Disproportionate: Reading all employees' personal emails.
Scenario 3: Remote Worker Monitoring
Want to ensure home workers are productive.
Proportionate: Reasonable check-ins, deliverable tracking, transparent productivity measures.
Disproportionate: Constant webcam monitoring, screenshot every 5 minutes.
Scenario 4: Sick Leave Concerns
Employee frequently off sick on Mondays.
Proportionate: Discuss with employee, occupational health referral.
Disproportionate: Hiring private investigator to follow them.
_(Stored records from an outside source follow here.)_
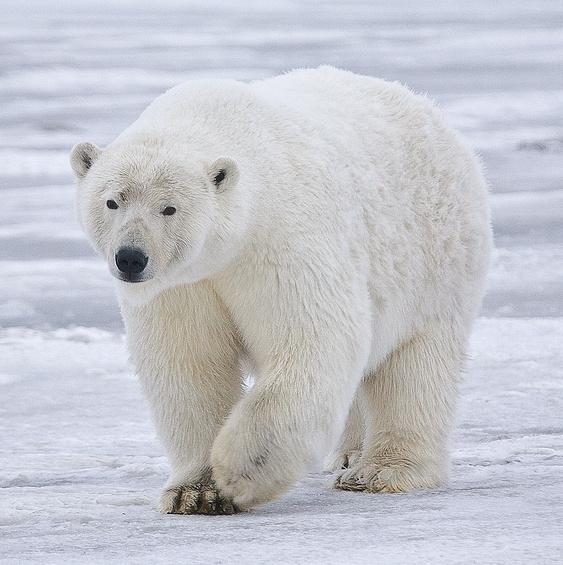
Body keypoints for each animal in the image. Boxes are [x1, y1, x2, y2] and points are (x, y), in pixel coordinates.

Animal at [71, 65, 494, 512]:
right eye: (112, 201)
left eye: (169, 208)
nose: (131, 258)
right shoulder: (182, 285)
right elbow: (189, 364)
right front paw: (195, 492)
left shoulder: (280, 240)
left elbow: (312, 339)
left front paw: (239, 472)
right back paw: (348, 455)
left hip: (435, 260)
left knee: (415, 366)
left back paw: (381, 471)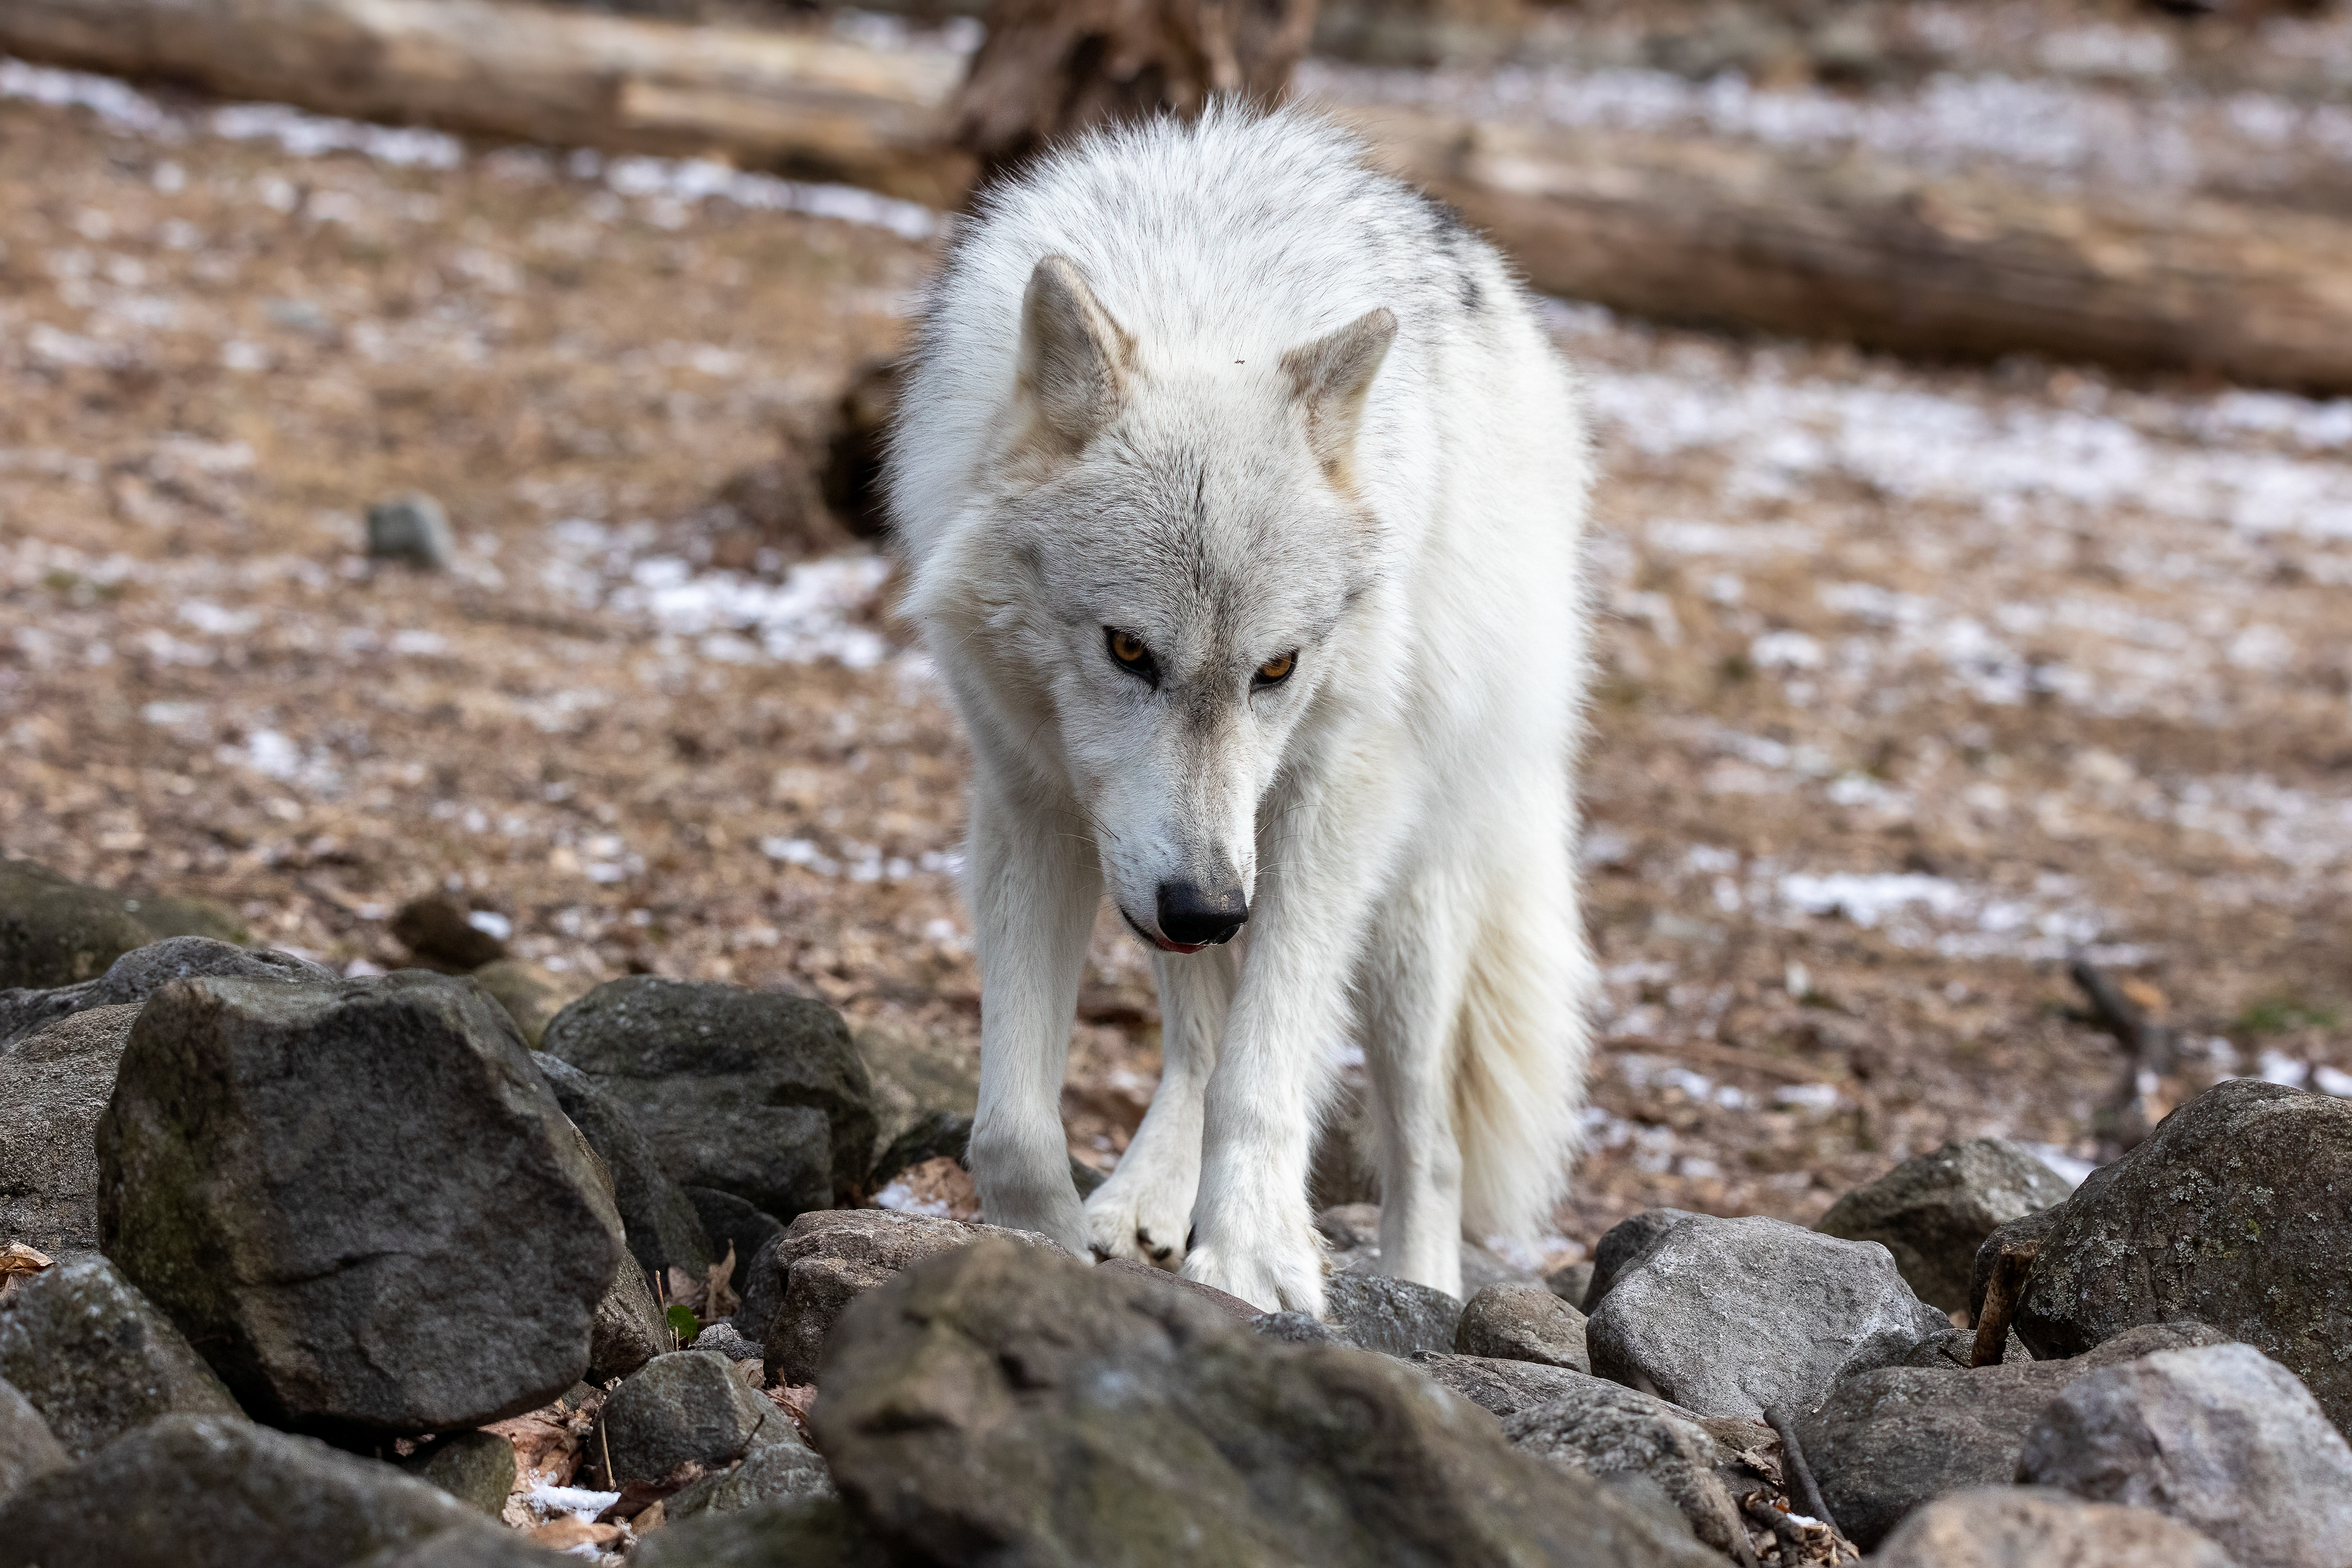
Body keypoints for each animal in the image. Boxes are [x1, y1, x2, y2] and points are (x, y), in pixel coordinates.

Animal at [888, 105, 1597, 1314]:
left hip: (1396, 904)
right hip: (1180, 861)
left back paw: (1423, 1281)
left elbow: (1264, 1078)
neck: (1204, 302)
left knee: (1428, 1139)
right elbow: (1014, 1125)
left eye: (1278, 669)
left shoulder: (1329, 813)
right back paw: (1148, 1197)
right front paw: (1039, 1247)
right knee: (1195, 1039)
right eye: (1128, 651)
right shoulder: (1037, 808)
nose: (1209, 909)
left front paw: (1257, 1256)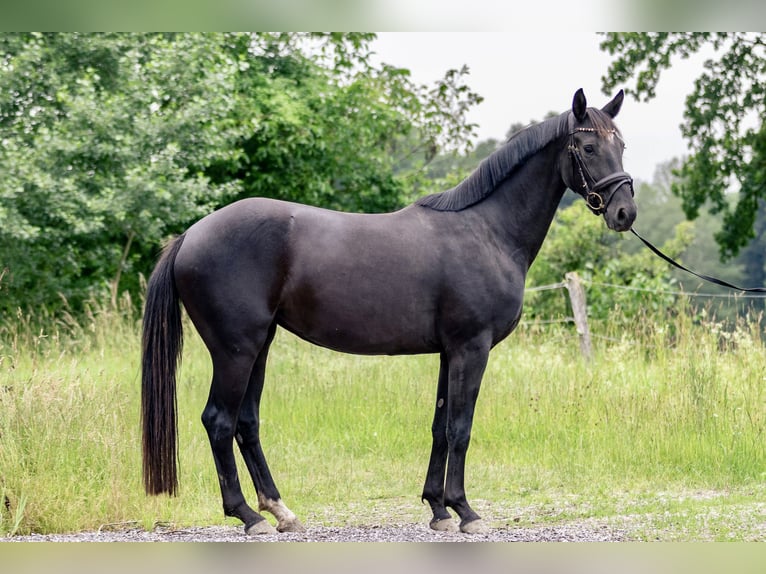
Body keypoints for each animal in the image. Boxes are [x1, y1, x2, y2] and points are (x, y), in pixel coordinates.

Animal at [141, 88, 640, 536]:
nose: (625, 213)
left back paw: (281, 512)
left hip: (259, 346)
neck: (487, 230)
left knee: (246, 423)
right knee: (219, 421)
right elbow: (460, 428)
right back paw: (248, 516)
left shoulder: (449, 353)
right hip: (235, 350)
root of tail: (190, 235)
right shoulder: (471, 348)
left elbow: (440, 426)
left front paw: (438, 509)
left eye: (621, 146)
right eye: (589, 147)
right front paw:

Disciplinary Use of Monitoring Data
Using Evidence Fairly
If monitoring reveals misconduct:
- Can use in disciplinary proceedings
- But must have been lawful monitoring
- Employee should have known monitoring occurred
- Evidence must be relevant and reliable
Unfairly Obtained Evidence
Evidence from unlawful monitoring:
- May still be admissible
- But obtaining it could be separate breach
- Tribunal will consider how obtained
Remote and Hybrid Working
Additional Considerations
- Can't monitor home as extensively as office
- Productivity tools should be transparent
- Webcam monitoring raises serious concerns
- Focus on outputs not surveillance
Best Practices
- Clear policy for remote workers
- Trust-based management
- Regular check-ins instead of surveillance
- Focus on deliverables
Consequences of Non-Compliance
Data Protection Breaches
- ICO enforcement action
- Fines up to £17.5 million or 4% of turnover
- Compensation claims from employees
Employment Law Issues
- Breach of trust and confidence
- Constructive dismissal claims
- Unlawful deduction if monitoring affects pay
Reputational Damage
- Employee relations damage
- Difficulty recruiting
- Media exposure
Checklist
Before Implementing Monitoring
- Identify legitimate purpose
- Assess necessity and proportionality
- Conduct DPIA if required
- Draft or update policy
- Update privacy notice
- Train managers
Operating Monitoring
- Follow stated policy
- Limit access to monitoring data
- Retain data only as long as necessary
- Respond to SARs properly
- Review effectiveness periodically
Investigating Concerns
- Document reason for investigation
- Use least intrusive methods first
- Consider covert monitoring only if necessary
- Time-limit any investigation
- Use findings appropriately
Related answers
Implied Terms in Employment Contracts
Understanding implied terms. Trust and confidence, reasonable care, duty to provide work, and other terms courts read into employment contracts.
Data Protection and Employees: GDPR Employer's Guide
GDPR compliance for employee data. What you can collect, legal bases, retention, subject access requests, and employee monitoring rules.
Working Time Regulations: Employer's Guide
Understanding the Working Time Regulations 1998. Maximum hours, rest breaks, night work, annual leave rules, and opt-out agreements.
Frequently Asked Questions
- Can I read my employees' emails?
- Yes, but with strict conditions. You must have a clear policy stating you may monitor, a legitimate reason (security, productivity, regulatory compliance), and act proportionately. Random reading of all emails is unlikely to be justified. Inform employees before monitoring.
- Do I need to tell employees they're being monitored?
- Almost always yes. Covert monitoring is only justified in exceptional circumstances (suspected serious crime, for example). You must tell employees what monitoring takes place, why, and include this in your privacy notice. Data protection law requires transparency.
- Can I use CCTV in the workplace?
- Yes, in appropriate areas with proper notices. You cannot place CCTV in toilets, changing rooms, or private areas. Display clear signs, include in your privacy notice, don't retain footage longer than necessary, and have a legitimate purpose (security, health and safety).